Task inputs ▸
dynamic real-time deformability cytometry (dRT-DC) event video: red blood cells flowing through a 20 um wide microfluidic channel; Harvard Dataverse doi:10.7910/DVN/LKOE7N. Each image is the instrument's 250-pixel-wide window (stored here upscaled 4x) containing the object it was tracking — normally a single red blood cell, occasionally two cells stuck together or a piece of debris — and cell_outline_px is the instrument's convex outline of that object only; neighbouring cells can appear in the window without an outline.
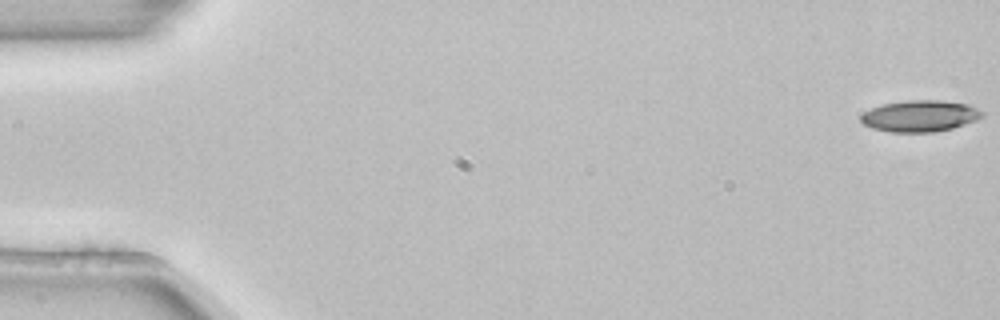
{"species": "common noctule bat (a hibernating species)", "species_latin": "Nyctalus noctula", "temperature_condition": "room temperature", "stored_images_in_passage": 3, "camera_frame_rate_fps": 3000, "um_per_image_px": 0.085, "animal": {"sex": "female", "body_mass_g": 22.7, "forearm_length_mm": 54.2}, "frame": {"image": 1, "passage_image": 1, "time_ms": 0.0, "image_size_px": [1000, 320], "cell_outline_px": [[984, 116], [976, 120], [952, 128], [932, 132], [888, 132], [872, 128], [864, 124], [860, 120], [860, 116], [864, 112], [872, 108], [884, 104], [908, 100], [940, 100], [968, 104], [984, 112]], "centroid_in_image_um": [78.2, 9.86], "position_along_channel_um": 6.8, "area_um2": 22.14}}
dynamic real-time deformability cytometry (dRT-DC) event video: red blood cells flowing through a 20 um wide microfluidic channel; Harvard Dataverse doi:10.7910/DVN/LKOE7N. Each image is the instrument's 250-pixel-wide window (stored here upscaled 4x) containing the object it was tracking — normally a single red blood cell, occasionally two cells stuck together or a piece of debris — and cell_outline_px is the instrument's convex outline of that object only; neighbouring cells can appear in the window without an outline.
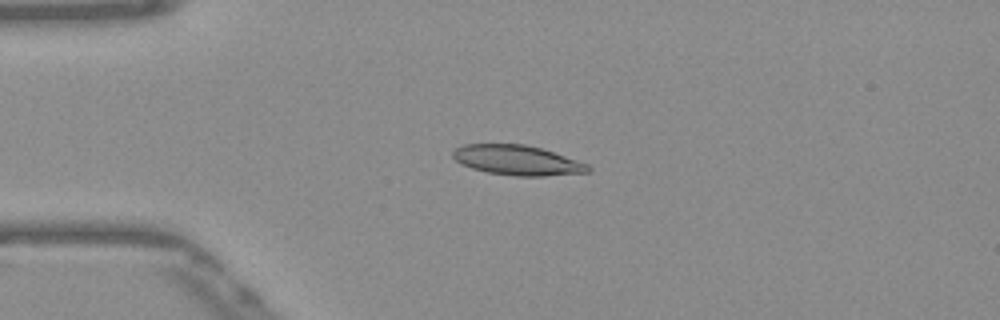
{"species": "Egyptian fruit bat (a non-hibernating species)", "species_latin": "Rousettus aegyptiacus", "temperature_condition": "warm", "stored_images_in_passage": 41, "camera_frame_rate_fps": 3000, "um_per_image_px": 0.085, "frame": {"image": 1, "passage_image": 1, "time_ms": 0.0, "image_size_px": [1000, 320], "cell_outline_px": [[592, 168], [588, 172], [544, 176], [516, 176], [488, 172], [472, 168], [460, 164], [452, 156], [452, 152], [456, 148], [464, 144], [524, 144], [540, 148], [588, 164]], "centroid_in_image_um": [43.94, 13.62], "position_along_channel_um": 41.1, "area_um2": 23.35}}
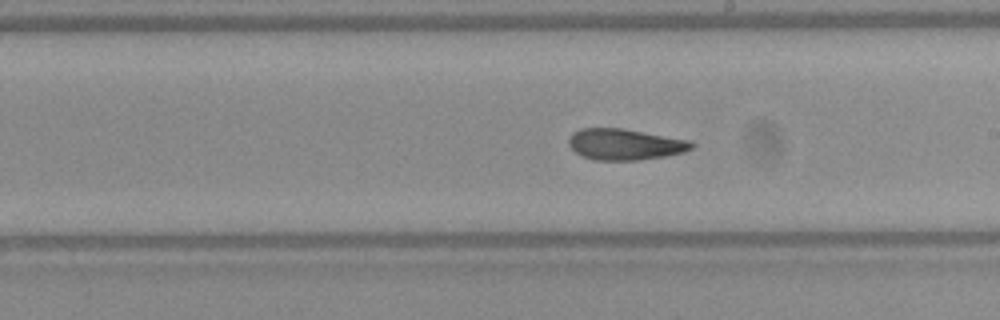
{"frame": {"image": 2, "passage_image": 18, "time_ms": 5.667, "image_size_px": [1000, 320], "cell_outline_px": [[696, 144], [692, 148], [684, 152], [664, 156], [640, 160], [592, 160], [580, 156], [568, 144], [568, 140], [572, 132], [580, 128], [620, 128], [692, 140]], "centroid_in_image_um": [53.11, 12.27], "position_along_channel_um": 235.9, "area_um2": 22.48}}
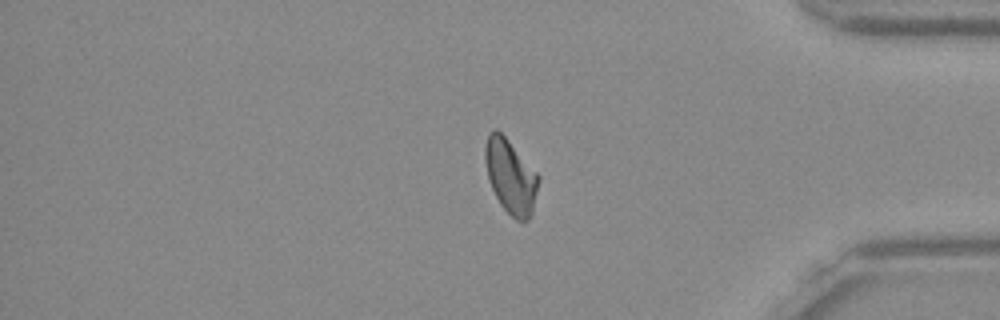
{"frame": {"image": 3, "passage_image": 32, "time_ms": 10.333, "image_size_px": [1000, 320], "cell_outline_px": [[540, 180], [532, 216], [528, 220], [516, 220], [500, 204], [488, 180], [484, 160], [484, 148], [488, 136], [496, 128], [508, 140], [540, 176]], "centroid_in_image_um": [43.41, 15.02], "position_along_channel_um": 391.8, "area_um2": 23.0}, "authors_computed_cell_mechanics": {"area_um2": 22.542, "velocity_mm_per_s": 3.8713, "shape_relaxation_time_tau1_ms": 10.6844, "shape_relaxation_time_tau2_ms": 2.2616, "deformation_change_tau1": 0.2396, "deformation_change_tau2": 0.0798}}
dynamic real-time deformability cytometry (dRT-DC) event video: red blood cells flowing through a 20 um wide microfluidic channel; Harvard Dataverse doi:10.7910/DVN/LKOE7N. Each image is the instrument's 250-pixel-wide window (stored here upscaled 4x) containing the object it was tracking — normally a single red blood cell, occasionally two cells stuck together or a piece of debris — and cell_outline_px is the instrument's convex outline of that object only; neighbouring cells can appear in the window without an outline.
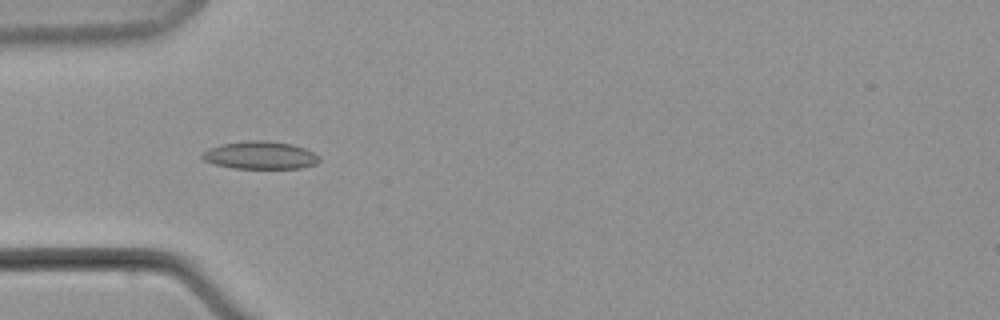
{"species": "common noctule bat (a hibernating species)", "species_latin": "Nyctalus noctula", "temperature_condition": "warm", "stored_images_in_passage": 7, "camera_frame_rate_fps": 3000, "um_per_image_px": 0.085, "animal": {"sex": "male", "body_mass_g": 21.5, "forearm_length_mm": 52.0}, "frame": {"image": 1, "passage_image": 6, "time_ms": 6.0, "image_size_px": [1000, 320], "cell_outline_px": [[320, 160], [316, 164], [300, 168], [232, 168], [216, 164], [204, 160], [200, 156], [208, 148], [220, 144], [248, 140], [264, 140], [292, 144], [304, 148], [320, 156]], "centroid_in_image_um": [22.12, 13.19], "position_along_channel_um": 62.9, "area_um2": 18.9}}
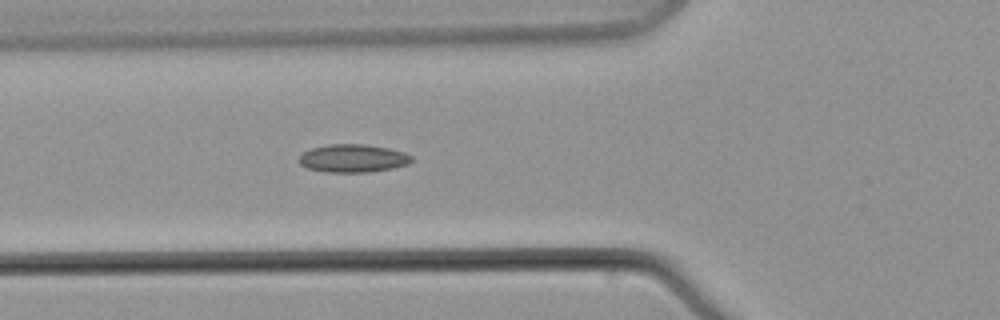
{"frame": {"image": 2, "passage_image": 7, "time_ms": 7.333, "image_size_px": [1000, 320], "cell_outline_px": [[412, 160], [408, 164], [392, 168], [368, 172], [324, 172], [308, 168], [300, 164], [300, 156], [304, 152], [312, 148], [328, 144], [364, 144], [388, 148], [404, 152], [412, 156]], "centroid_in_image_um": [30.01, 13.45], "position_along_channel_um": 95.8, "area_um2": 18.26}}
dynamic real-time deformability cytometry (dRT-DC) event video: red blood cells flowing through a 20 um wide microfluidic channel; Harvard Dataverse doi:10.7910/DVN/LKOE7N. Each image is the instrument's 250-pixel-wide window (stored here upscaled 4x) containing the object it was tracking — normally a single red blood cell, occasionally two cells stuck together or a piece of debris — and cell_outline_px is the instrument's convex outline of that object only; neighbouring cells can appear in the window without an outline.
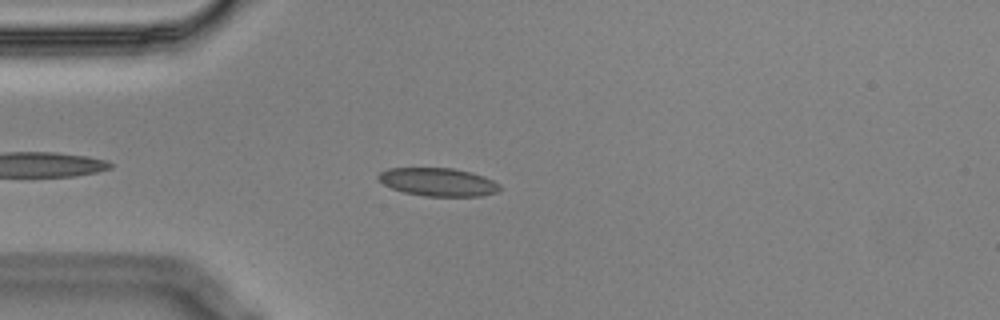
{"species": "Egyptian fruit bat (a non-hibernating species)", "species_latin": "Rousettus aegyptiacus", "temperature_condition": "cold", "stored_images_in_passage": 25, "camera_frame_rate_fps": 3000, "um_per_image_px": 0.085, "animal": {"sex": "male"}, "frame": {"image": 1, "passage_image": 6, "time_ms": 1.667, "image_size_px": [1000, 320], "cell_outline_px": [[500, 188], [496, 192], [480, 196], [424, 196], [404, 192], [392, 188], [384, 184], [376, 176], [380, 172], [388, 168], [452, 168], [472, 172], [484, 176], [500, 184]], "centroid_in_image_um": [37.23, 15.46], "position_along_channel_um": 47.8, "area_um2": 19.88}}
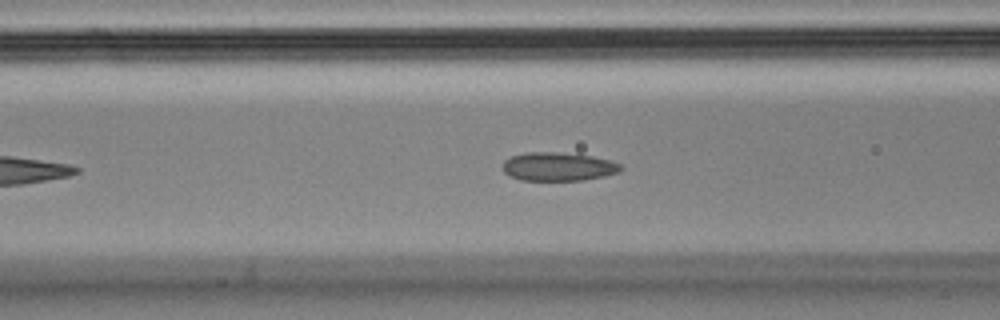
{"frame": {"image": 2, "passage_image": 13, "time_ms": 4.0, "image_size_px": [1000, 320], "cell_outline_px": [[624, 168], [620, 172], [604, 176], [584, 180], [520, 180], [508, 176], [504, 172], [504, 160], [512, 156], [528, 152], [556, 152], [592, 156], [608, 160], [620, 164]], "centroid_in_image_um": [47.45, 14.17], "position_along_channel_um": 119.1, "area_um2": 19.59}}
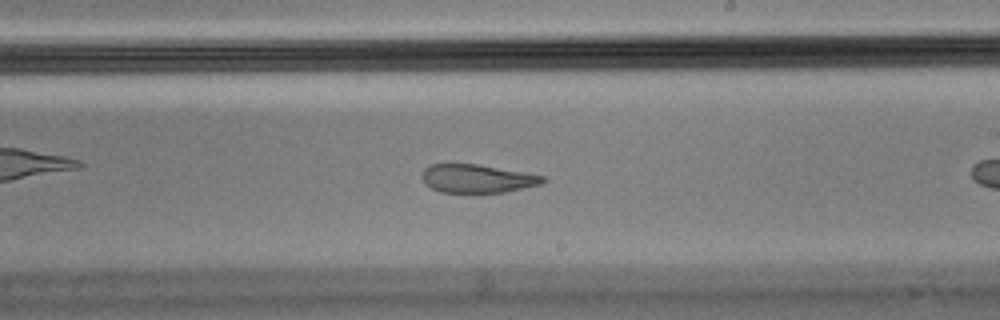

Task directions ▸ Give an exact copy of the material, leaving out every picture.

Reply ▸
dynamic real-time deformability cytometry (dRT-DC) event video: red blood cells flowing through a 20 um wide microfluidic channel; Harvard Dataverse doi:10.7910/DVN/LKOE7N. Each image is the instrument's 250-pixel-wide window (stored here upscaled 4x) containing the object it was tracking — normally a single red blood cell, occasionally two cells stuck together or a piece of debris — and cell_outline_px is the instrument's convex outline of that object only; neighbouring cells can appear in the window without an outline.
{"species": "common noctule bat (a hibernating species)", "species_latin": "Nyctalus noctula", "temperature_condition": "room temperature", "stored_images_in_passage": 3, "camera_frame_rate_fps": 3000, "um_per_image_px": 0.085, "animal": {"sex": "female", "body_mass_g": 22.7, "forearm_length_mm": 54.2}, "frame": {"image": 1, "passage_image": 1, "time_ms": 0.0, "image_size_px": [1000, 320], "cell_outline_px": [[984, 116], [976, 120], [952, 128], [932, 132], [888, 132], [872, 128], [864, 124], [860, 120], [860, 116], [864, 112], [872, 108], [884, 104], [908, 100], [940, 100], [968, 104], [984, 112]], "centroid_in_image_um": [78.2, 9.86], "position_along_channel_um": 6.8, "area_um2": 22.14}}
dynamic real-time deformability cytometry (dRT-DC) event video: red blood cells flowing through a 20 um wide microfluidic channel; Harvard Dataverse doi:10.7910/DVN/LKOE7N. Each image is the instrument's 250-pixel-wide window (stored here upscaled 4x) containing the object it was tracking — normally a single red blood cell, occasionally two cells stuck together or a piece of debris — and cell_outline_px is the instrument's convex outline of that object only; neighbouring cells can appear in the window without an outline.
{"species": "Egyptian fruit bat (a non-hibernating species)", "species_latin": "Rousettus aegyptiacus", "temperature_condition": "warm", "stored_images_in_passage": 41, "camera_frame_rate_fps": 3000, "um_per_image_px": 0.085, "frame": {"image": 1, "passage_image": 1, "time_ms": 0.0, "image_size_px": [1000, 320], "cell_outline_px": [[592, 168], [588, 172], [544, 176], [516, 176], [488, 172], [472, 168], [460, 164], [452, 156], [452, 152], [456, 148], [464, 144], [524, 144], [540, 148], [588, 164]], "centroid_in_image_um": [43.94, 13.62], "position_along_channel_um": 41.1, "area_um2": 23.35}}
{"frame": {"image": 2, "passage_image": 18, "time_ms": 5.667, "image_size_px": [1000, 320], "cell_outline_px": [[696, 144], [692, 148], [684, 152], [664, 156], [640, 160], [592, 160], [580, 156], [568, 144], [568, 140], [572, 132], [580, 128], [620, 128], [692, 140]], "centroid_in_image_um": [53.11, 12.27], "position_along_channel_um": 235.9, "area_um2": 22.48}}
{"frame": {"image": 3, "passage_image": 32, "time_ms": 10.333, "image_size_px": [1000, 320], "cell_outline_px": [[540, 180], [532, 216], [528, 220], [516, 220], [500, 204], [488, 180], [484, 160], [484, 148], [488, 136], [496, 128], [508, 140], [540, 176]], "centroid_in_image_um": [43.41, 15.02], "position_along_channel_um": 391.8, "area_um2": 23.0}, "authors_computed_cell_mechanics": {"area_um2": 22.542, "velocity_mm_per_s": 3.8713, "shape_relaxation_time_tau1_ms": 10.6844, "shape_relaxation_time_tau2_ms": 2.2616, "deformation_change_tau1": 0.2396, "deformation_change_tau2": 0.0798}}
dynamic real-time deformability cytometry (dRT-DC) event video: red blood cells flowing through a 20 um wide microfluidic channel; Harvard Dataverse doi:10.7910/DVN/LKOE7N. Each image is the instrument's 250-pixel-wide window (stored here upscaled 4x) containing the object it was tracking — normally a single red blood cell, occasionally two cells stuck together or a piece of debris — and cell_outline_px is the instrument's convex outline of that object only; neighbouring cells can appear in the window without an outline.
{"species": "common noctule bat (a hibernating species)", "species_latin": "Nyctalus noctula", "temperature_condition": "warm", "stored_images_in_passage": 7, "camera_frame_rate_fps": 3000, "um_per_image_px": 0.085, "animal": {"sex": "male", "body_mass_g": 21.5, "forearm_length_mm": 52.0}, "frame": {"image": 1, "passage_image": 6, "time_ms": 6.0, "image_size_px": [1000, 320], "cell_outline_px": [[320, 160], [316, 164], [300, 168], [232, 168], [216, 164], [204, 160], [200, 156], [208, 148], [220, 144], [248, 140], [264, 140], [292, 144], [304, 148], [320, 156]], "centroid_in_image_um": [22.12, 13.19], "position_along_channel_um": 62.9, "area_um2": 18.9}}
{"frame": {"image": 2, "passage_image": 7, "time_ms": 7.333, "image_size_px": [1000, 320], "cell_outline_px": [[412, 160], [408, 164], [392, 168], [368, 172], [324, 172], [308, 168], [300, 164], [300, 156], [304, 152], [312, 148], [328, 144], [364, 144], [388, 148], [404, 152], [412, 156]], "centroid_in_image_um": [30.01, 13.45], "position_along_channel_um": 95.8, "area_um2": 18.26}}
dynamic real-time deformability cytometry (dRT-DC) event video: red blood cells flowing through a 20 um wide microfluidic channel; Harvard Dataverse doi:10.7910/DVN/LKOE7N. Each image is the instrument's 250-pixel-wide window (stored here upscaled 4x) containing the object it was tracking — normally a single red blood cell, occasionally two cells stuck together or a piece of debris — and cell_outline_px is the instrument's convex outline of that object only; neighbouring cells can appear in the window without an outline.
{"species": "Egyptian fruit bat (a non-hibernating species)", "species_latin": "Rousettus aegyptiacus", "temperature_condition": "cold", "stored_images_in_passage": 25, "camera_frame_rate_fps": 3000, "um_per_image_px": 0.085, "animal": {"sex": "male"}, "frame": {"image": 1, "passage_image": 6, "time_ms": 1.667, "image_size_px": [1000, 320], "cell_outline_px": [[500, 188], [496, 192], [480, 196], [424, 196], [404, 192], [392, 188], [384, 184], [376, 176], [380, 172], [388, 168], [452, 168], [472, 172], [484, 176], [500, 184]], "centroid_in_image_um": [37.23, 15.46], "position_along_channel_um": 47.8, "area_um2": 19.88}}
{"frame": {"image": 2, "passage_image": 13, "time_ms": 4.0, "image_size_px": [1000, 320], "cell_outline_px": [[624, 168], [620, 172], [604, 176], [584, 180], [520, 180], [508, 176], [504, 172], [504, 160], [512, 156], [528, 152], [556, 152], [592, 156], [608, 160], [620, 164]], "centroid_in_image_um": [47.45, 14.17], "position_along_channel_um": 119.1, "area_um2": 19.59}}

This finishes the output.